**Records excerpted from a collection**

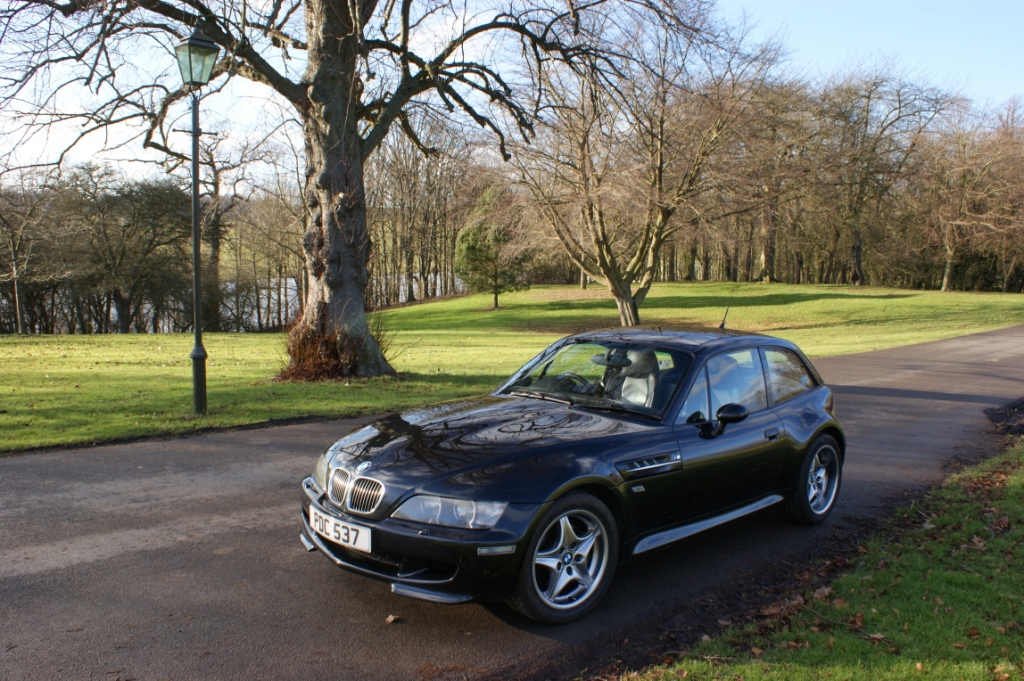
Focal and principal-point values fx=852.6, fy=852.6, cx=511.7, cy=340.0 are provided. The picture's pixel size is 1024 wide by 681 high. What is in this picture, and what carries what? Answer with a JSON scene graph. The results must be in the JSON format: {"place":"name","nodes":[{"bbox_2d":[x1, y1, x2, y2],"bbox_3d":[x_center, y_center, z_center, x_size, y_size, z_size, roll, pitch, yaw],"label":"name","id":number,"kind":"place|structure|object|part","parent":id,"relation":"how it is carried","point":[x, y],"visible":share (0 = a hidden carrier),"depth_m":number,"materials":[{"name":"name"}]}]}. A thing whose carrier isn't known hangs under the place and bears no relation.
{"place":"outdoors","nodes":[
{"label":"outdoors","id":0,"kind":"place"},
{"bbox_2d":[1,271,463,333],"label":"lake","id":1,"kind":"structure","parent":0,"point":[263,290],"materials":[{"name":"liquid"}]},
{"bbox_2d":[0,282,1023,451],"label":"lawn","id":2,"kind":"structure","parent":0,"point":[119,338],"materials":[{"name":"green plant"}]},
{"bbox_2d":[0,170,66,333],"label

**TASK**
Print the entries above exactly, leaving pictures out.

**EXERCISE ANSWER**
Focal and principal-point values fx=852.6, fy=852.6, cx=511.7, cy=340.0 are provided. The picture's pixel size is 1024 wide by 681 high. What is in this picture, and what carries what? Answer with a JSON scene graph. The results must be in the JSON format: {"place":"name","nodes":[{"bbox_2d":[x1, y1, x2, y2],"bbox_3d":[x_center, y_center, z_center, x_size, y_size, z_size, roll, pitch, yaw],"label":"name","id":number,"kind":"place|structure|object|part","parent":id,"relation":"how it is carried","point":[x, y],"visible":share (0 = a hidden carrier),"depth_m":number,"materials":[{"name":"name"}]}]}. A thing whose carrier isn't known hangs under the place and bears no relation.
{"place":"outdoors","nodes":[
{"label":"outdoors","id":0,"kind":"place"},
{"bbox_2d":[1,271,463,333],"label":"lake","id":1,"kind":"structure","parent":0,"point":[263,290],"materials":[{"name":"liquid"}]},
{"bbox_2d":[0,282,1023,451],"label":"lawn","id":2,"kind":"structure","parent":0,"point":[119,338],"materials":[{"name":"green plant"}]},
{"bbox_2d":[0,170,66,333],"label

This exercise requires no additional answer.